Pewnej czerwcowej soboty 91 lat temu bawarską gospodę Kugler-Alm najechała duża grupa rowerzystów. Zatrzymali się tam w trakcie wycieczki szlakiem zbudowanym przez Franza Xavera Kuglera, właściciela piwiarni. Kiedy okazało się, że zapasy piwa są na wyczerpaniu, Kugler zmieszał to, które zostało, z lemoniadą. Tak narodził się radlermass: połączenie niemieckich słów Radler (rowerzysta) oraz Mass (litr piwa).
Kupują nie tylko panie
Z czasem z radlermass został radler, a moda na mieszanki piwa z lemoniadą opanowała Europę. Hiszpanie mówią na nie clara, a Francuzi i Szwajcarzy panache. W Wielkiej Brytanii i Irlandii popularne jest natomiast shandy.
Piwowarzy zwracają uwagę na różnice między shandy i radlerami. Te ostatnie są bardziej mętne i zawierają nieco więcej lemoniady. Ich wspólną cechą jest jednak mała, sięgająca około 2 proc., zawartość alkoholu.
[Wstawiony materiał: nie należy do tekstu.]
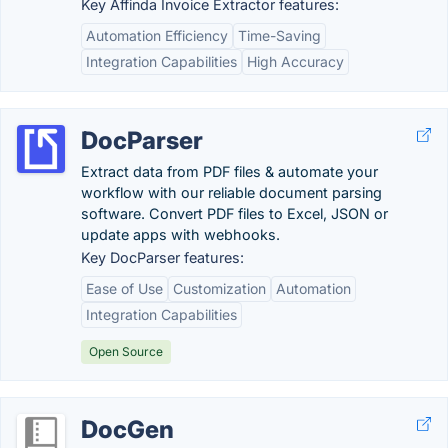
Key Affinda Invoice Extractor features:
Automation Efficiency
Time-Saving
Integration Capabilities
High Accuracy
DocParser
Extract data from PDF files & automate your
workflow with our reliable document parsing
software. Convert PDF files to Excel, JSON or
update apps with webhooks.
Key DocParser features:
Ease of Use
Customization
Automation
Integration Capabilities
Open Source
DocGen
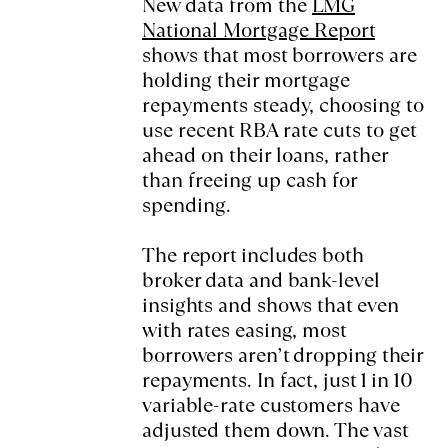
New data from the
LMG
National Mortgage Report
shows that most borrowers are
holding their mortgage
repayments steady, choosing to
use recent RBA rate cuts to get
ahead on their loans, rather
than freeing up cash for
spending.
The report includes both
broker data and bank-level
insights and shows that even
with rates easing, most
borrowers aren’t dropping their
repayments. In fact, just 1 in 10
variable-rate customers have
adjusted them down. The vast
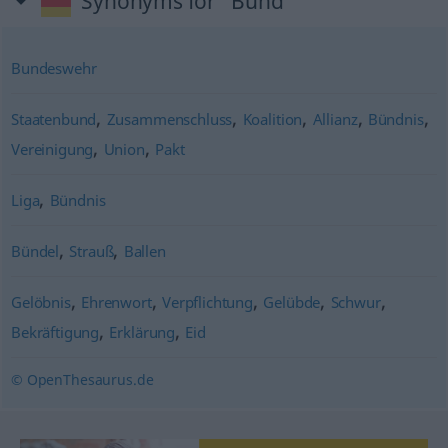
Synonyms for "Bund"
Bundeswehr
,
,
,
,
,
Staatenbund
Zusammenschluss
Koalition
Allianz
Bündnis
,
,
Vereinigung
Union
Pakt
,
Liga
Bündnis
,
,
Bündel
Strauß
Ballen
,
,
,
,
,
Gelöbnis
Ehrenwort
Verpflichtung
Gelübde
Schwur
,
,
Bekräftigung
Erklärung
Eid
© OpenThesaurus.de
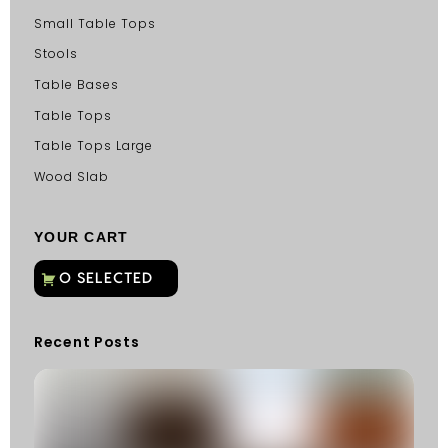
Small Table Tops
Stools
Table Bases
Table Tops
Table Tops Large
Wood Slab
YOUR CART
Recent Posts
C
G
C
Fu
Fi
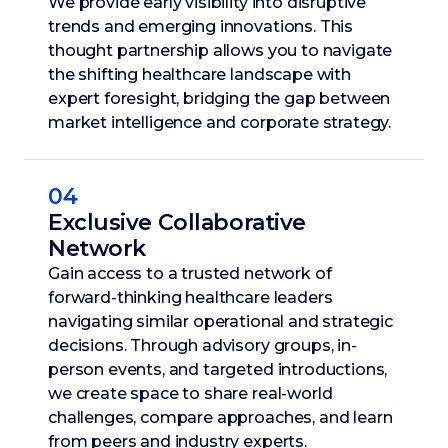
We provide early visibility into disruptive
trends and emerging innovations. This
thought partnership allows you to navigate
the shifting healthcare landscape with
expert foresight, bridging the gap between
market intelligence and corporate strategy.
04
Exclusive Collaborative
Network
Gain access to a trusted network of
forward-thinking healthcare leaders
navigating similar operational and strategic
decisions. Through advisory groups, in-
person events, and targeted introductions,
we create space to share real-world
challenges, compare approaches, and learn
from peers and industry experts.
– Piwa z lemoniadą, czyli tzw. beer miksy, będą hitem tegorocznego sezonu – przekonuje Melania Popiel, rzecznik prasowy Carlsberg Polska, trzeciego producenta piwa w Polsce. Od kilku tygodni firma sprzedaje radlera pod marką Okocim. – Jego wyniki są znacznie lepsze, niż zakładaliśmy – przyznaje Popiel.
Pierwsze mieszanki piwa i cytrynowej lemoniady pojawiły się w Polsce rok temu. Kompania Piwowarska wprowadziła wówczas na rynek Lecha Shandy, a grupa Żywiec Warkę Radler.